What if we could train a neural network to mimic cmix's decision-making but run orders of magnitude faster?
Pipeline Overview:
Input Files (Wikipedia content)
↓
[Instrumented cmix compressor]
↓
Decision logs: context → symbol → probability
↓
[Convert to Parquet format]
↓
Training shards (millions of examples)
↓
[PyTorch neural network training]
↓
Trained model (faster inference than cmix)
↓
Compression: 28% size on Wikipedia-style data
Modified cmix source code to log every compression decision it makes
Logged Information:
For each byte position:
• Context buffer (last N bytes)
• All model predictions
- ICM probabilities
- ISSE predictions
- Mixer weights
• Final symbol probability
• Actual symbol encoded
• Arithmetic coder state
Output format:
[context_hash, model_probs[],
final_prob, actual_symbol]
Converted raw logs into efficient columnar storage for training
Parquet Schema:
context: binary (last 32 bytes)
order0_prob: float32[256]
order1_prob: float32[256]
order2_prob: float32[256]
...
mixer_weights: float32[8]
final_prob: float32[256]
target_symbol: uint8
Shard organization:
shard_0000.parquet (10M examples)
shard_0001.parquet (10M examples)
... (50 shards total)
PyTorch Model (Transformer-based):
Input: context embedding (last 32 bytes)
↓
Byte Embedding Layer (256 → 128 dims)
↓
Positional Encoding (32 positions)
↓
Transformer Encoder (6 layers, 8 heads)
↓
Context Mixer (learned weights)
↓
Output Layer (256 logits → softmax)
↓
Predicted probability distribution P(symbol | context)

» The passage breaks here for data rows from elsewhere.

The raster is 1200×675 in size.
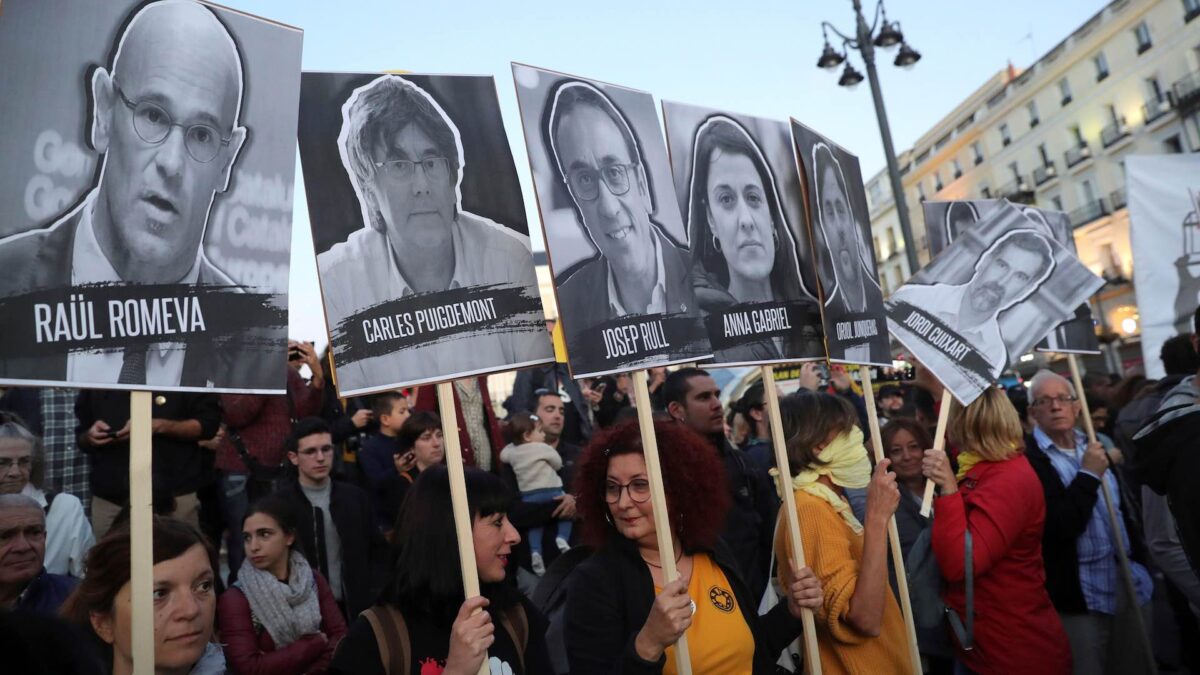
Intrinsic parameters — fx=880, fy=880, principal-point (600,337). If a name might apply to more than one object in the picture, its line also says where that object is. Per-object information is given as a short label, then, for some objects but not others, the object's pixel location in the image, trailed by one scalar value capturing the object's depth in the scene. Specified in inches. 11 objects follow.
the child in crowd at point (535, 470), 246.2
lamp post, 452.4
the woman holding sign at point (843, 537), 138.3
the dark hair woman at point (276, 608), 148.1
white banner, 287.6
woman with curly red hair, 113.0
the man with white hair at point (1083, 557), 171.8
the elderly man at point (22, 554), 125.3
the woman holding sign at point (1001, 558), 157.3
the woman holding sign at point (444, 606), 105.0
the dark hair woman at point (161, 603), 101.7
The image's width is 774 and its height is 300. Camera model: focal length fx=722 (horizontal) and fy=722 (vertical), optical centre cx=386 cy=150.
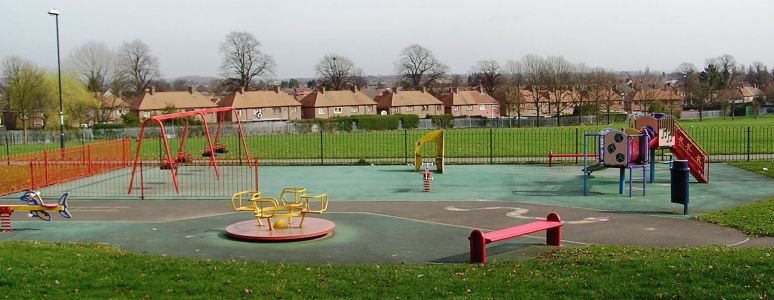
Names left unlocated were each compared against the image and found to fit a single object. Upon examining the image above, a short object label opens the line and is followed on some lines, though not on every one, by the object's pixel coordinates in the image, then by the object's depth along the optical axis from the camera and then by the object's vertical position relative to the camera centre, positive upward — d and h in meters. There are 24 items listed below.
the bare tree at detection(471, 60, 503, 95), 135.29 +8.57
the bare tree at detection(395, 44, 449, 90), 134.25 +10.09
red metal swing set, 20.67 -1.00
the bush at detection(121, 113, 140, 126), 71.00 +0.79
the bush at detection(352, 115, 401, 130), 67.94 +0.21
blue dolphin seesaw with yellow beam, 14.88 -1.68
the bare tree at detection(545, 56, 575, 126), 85.56 +5.04
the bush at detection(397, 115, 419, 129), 72.62 +0.28
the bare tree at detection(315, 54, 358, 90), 134.88 +9.70
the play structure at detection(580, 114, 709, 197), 18.91 -0.72
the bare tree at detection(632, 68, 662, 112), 89.38 +3.65
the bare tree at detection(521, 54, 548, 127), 88.06 +5.49
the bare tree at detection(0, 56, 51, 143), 62.56 +3.31
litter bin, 15.73 -1.36
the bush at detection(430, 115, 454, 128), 73.75 +0.22
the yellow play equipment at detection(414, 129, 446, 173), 26.08 -0.90
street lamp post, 35.04 +4.98
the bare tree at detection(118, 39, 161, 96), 114.31 +8.77
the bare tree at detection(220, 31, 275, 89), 108.81 +9.17
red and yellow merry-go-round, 13.39 -2.01
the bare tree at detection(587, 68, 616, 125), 81.56 +3.65
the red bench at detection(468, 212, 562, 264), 10.92 -1.81
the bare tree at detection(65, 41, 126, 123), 78.56 +5.40
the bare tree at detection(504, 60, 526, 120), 77.72 +2.51
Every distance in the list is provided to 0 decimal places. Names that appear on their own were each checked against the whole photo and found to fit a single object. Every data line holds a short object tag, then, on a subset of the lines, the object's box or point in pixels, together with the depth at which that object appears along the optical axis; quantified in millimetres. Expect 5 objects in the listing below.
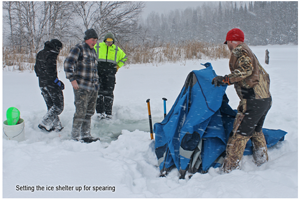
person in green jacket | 4641
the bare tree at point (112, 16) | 14664
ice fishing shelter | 2604
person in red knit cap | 2332
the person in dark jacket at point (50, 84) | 3627
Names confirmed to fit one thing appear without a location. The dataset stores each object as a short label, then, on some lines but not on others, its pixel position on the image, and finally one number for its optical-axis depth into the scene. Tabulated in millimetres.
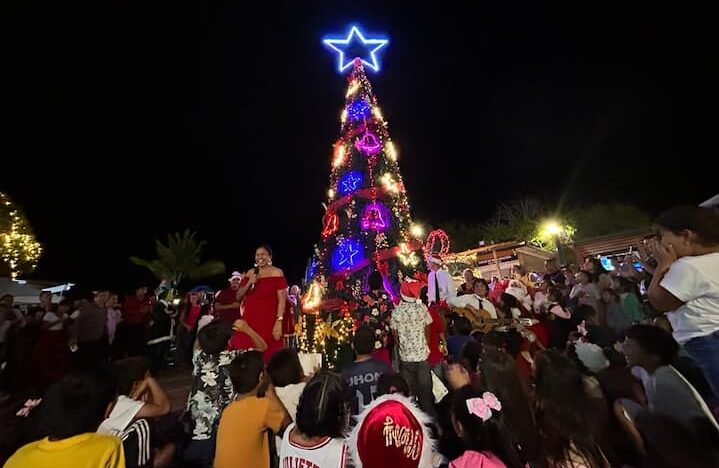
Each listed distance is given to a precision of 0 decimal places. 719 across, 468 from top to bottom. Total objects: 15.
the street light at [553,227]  25734
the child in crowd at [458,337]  5281
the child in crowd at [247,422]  2465
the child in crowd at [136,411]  2338
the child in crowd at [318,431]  2184
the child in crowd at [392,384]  3221
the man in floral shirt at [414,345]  4934
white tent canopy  18625
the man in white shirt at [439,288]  7528
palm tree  35000
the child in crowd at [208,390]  3008
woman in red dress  4168
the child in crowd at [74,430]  1768
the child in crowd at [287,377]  3215
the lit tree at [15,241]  21453
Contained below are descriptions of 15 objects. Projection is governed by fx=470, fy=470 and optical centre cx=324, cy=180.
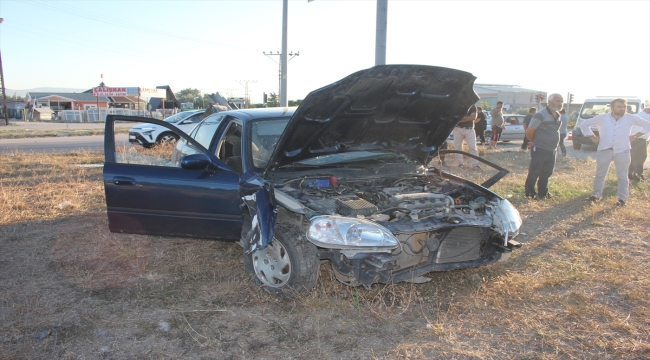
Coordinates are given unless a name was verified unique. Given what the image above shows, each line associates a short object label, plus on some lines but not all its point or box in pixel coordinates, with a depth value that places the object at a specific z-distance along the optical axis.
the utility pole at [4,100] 32.52
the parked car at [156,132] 15.04
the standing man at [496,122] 16.12
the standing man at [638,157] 9.12
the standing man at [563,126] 12.65
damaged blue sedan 3.52
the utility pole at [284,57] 15.31
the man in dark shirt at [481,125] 16.27
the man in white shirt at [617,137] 6.94
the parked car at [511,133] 21.71
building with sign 58.14
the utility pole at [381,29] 7.66
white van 17.12
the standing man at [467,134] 10.30
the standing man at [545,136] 7.24
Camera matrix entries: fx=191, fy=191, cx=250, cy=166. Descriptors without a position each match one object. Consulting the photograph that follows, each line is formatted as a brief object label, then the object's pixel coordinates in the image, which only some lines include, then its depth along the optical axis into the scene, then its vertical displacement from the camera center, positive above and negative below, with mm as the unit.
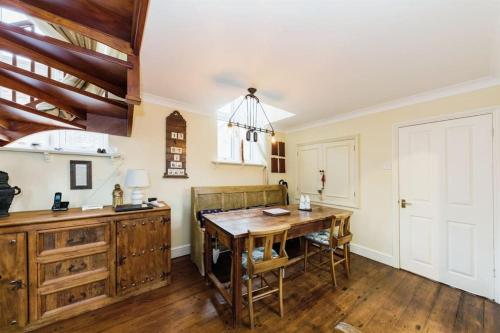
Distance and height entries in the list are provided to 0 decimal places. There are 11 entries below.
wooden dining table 1797 -664
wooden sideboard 1648 -936
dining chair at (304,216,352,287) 2403 -1001
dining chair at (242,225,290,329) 1756 -918
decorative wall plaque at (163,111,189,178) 3113 +352
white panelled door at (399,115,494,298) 2283 -476
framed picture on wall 2365 -82
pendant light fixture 2551 +1128
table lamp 2371 -162
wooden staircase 900 +659
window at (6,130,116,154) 2133 +327
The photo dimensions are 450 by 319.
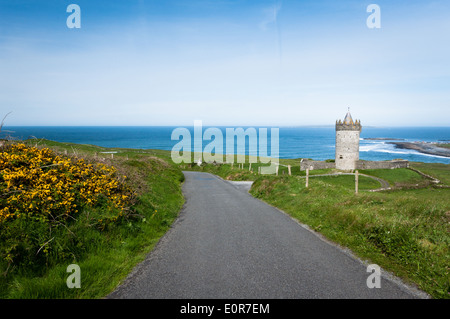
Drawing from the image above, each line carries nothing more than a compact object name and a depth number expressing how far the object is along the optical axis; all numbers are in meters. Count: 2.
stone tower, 51.03
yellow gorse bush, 7.34
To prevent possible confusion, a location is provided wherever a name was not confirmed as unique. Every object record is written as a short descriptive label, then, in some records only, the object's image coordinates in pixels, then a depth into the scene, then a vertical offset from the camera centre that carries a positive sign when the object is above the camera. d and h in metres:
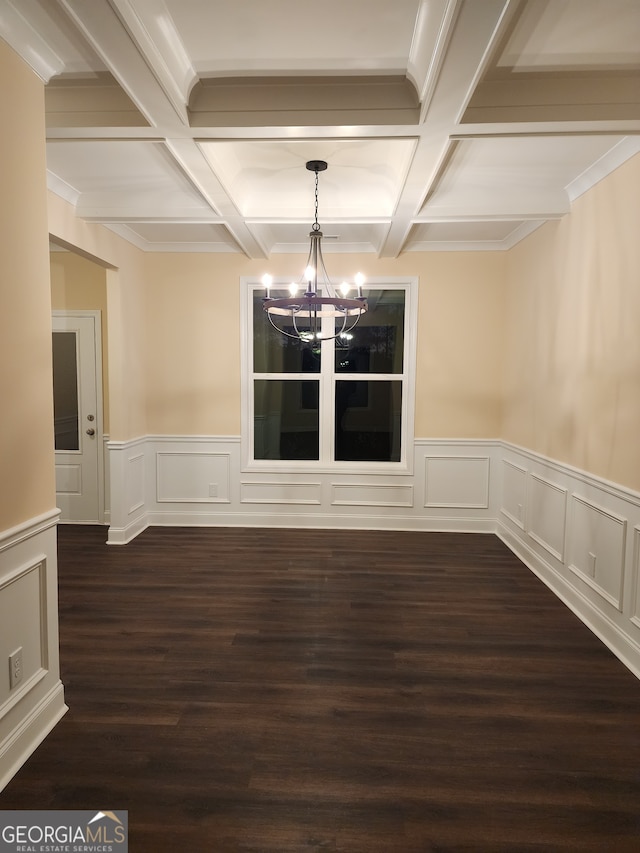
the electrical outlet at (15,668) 2.02 -1.12
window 5.23 -0.07
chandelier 2.90 +0.50
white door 5.14 -0.29
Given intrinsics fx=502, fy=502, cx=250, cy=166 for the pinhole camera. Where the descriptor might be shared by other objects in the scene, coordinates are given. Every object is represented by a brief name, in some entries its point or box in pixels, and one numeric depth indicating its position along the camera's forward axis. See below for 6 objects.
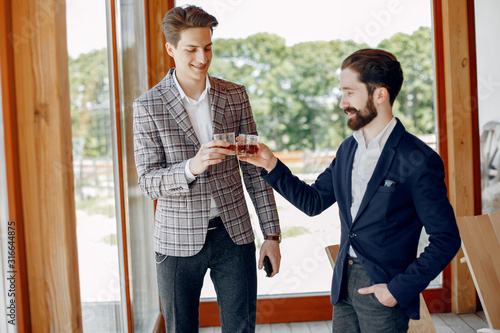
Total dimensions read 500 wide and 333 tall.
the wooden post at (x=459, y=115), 3.47
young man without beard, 1.86
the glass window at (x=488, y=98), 3.51
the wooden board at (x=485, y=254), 2.36
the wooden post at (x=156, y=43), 3.36
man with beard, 1.54
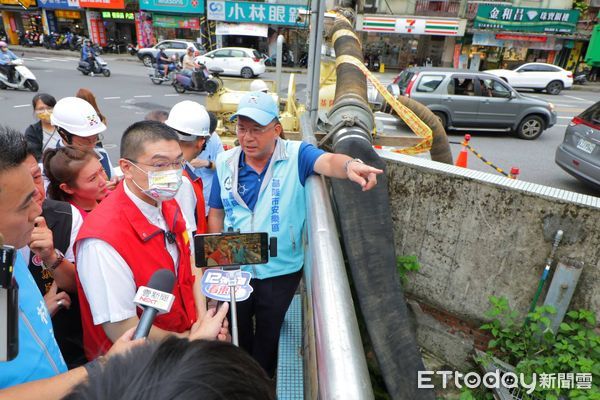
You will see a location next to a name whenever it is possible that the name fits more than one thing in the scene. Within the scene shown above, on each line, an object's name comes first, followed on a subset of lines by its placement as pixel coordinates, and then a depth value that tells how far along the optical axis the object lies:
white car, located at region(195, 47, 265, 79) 20.61
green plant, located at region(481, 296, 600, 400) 2.69
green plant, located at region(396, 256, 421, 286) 3.47
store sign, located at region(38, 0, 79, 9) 28.00
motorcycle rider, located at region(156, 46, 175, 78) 16.97
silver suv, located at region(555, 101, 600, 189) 5.86
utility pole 3.66
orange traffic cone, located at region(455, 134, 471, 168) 6.94
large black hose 2.96
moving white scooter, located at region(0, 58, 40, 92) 13.04
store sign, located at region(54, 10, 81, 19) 28.88
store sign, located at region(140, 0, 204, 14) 27.03
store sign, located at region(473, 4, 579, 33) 24.44
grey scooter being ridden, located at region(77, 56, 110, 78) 17.45
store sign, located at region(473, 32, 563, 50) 25.05
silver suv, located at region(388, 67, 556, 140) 10.46
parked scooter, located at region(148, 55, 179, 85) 17.05
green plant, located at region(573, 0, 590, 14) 24.87
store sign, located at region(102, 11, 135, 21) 28.31
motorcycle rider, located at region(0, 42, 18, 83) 13.00
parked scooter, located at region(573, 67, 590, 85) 23.54
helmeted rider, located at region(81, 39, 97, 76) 17.19
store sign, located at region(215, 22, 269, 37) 25.78
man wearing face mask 1.50
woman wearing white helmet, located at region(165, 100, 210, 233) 2.89
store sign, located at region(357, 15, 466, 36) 24.67
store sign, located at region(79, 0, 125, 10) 27.52
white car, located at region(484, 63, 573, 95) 19.27
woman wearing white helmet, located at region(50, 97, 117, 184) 3.15
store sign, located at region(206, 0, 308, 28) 25.30
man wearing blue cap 2.28
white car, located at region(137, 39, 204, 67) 21.66
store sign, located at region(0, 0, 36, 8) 28.20
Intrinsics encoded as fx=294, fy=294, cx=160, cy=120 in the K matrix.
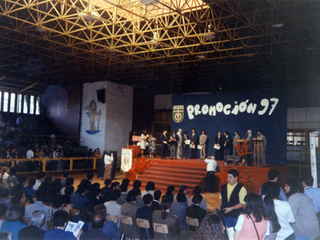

Loss function: Cross-entropy between:
- Neural model prediction
- cmix final probability (teacher signal)
Training:
- Batch size: 1024
- Learning rate: 1e-4 (Adam)
- Epochs: 10
- Hardware: 8× A100 GPUs
- Time: ~72 hours
| Compressor | Compression Rate | Ratio | Speed (MB/s) | Notes |
|---|---|---|---|---|
| cmix (teacher) | 12% | 8.3:1 | ~0.8 | Ground truth, extremely slow |
| Neural Model (student) | 28% | 3.6:1 | ~12 | 15× faster, but lower ratio |
| HoloCodec | 20% | 5.0:1 | ~10 | Better ratio, similar speed |
| 7-Zip LZMA2 | 24% | 4.2:1 | ~15 | Faster, competitive ratio |
Verdict: Promising research direction, but not production-ready. Neural compression is an active research area (DeepMind's Perceiver IO, etc.), but classical algorithmic approaches like HoloCodec's FA-CVM + multi-head architecture still offer better ratio/speed trade-offs for general-purpose compression.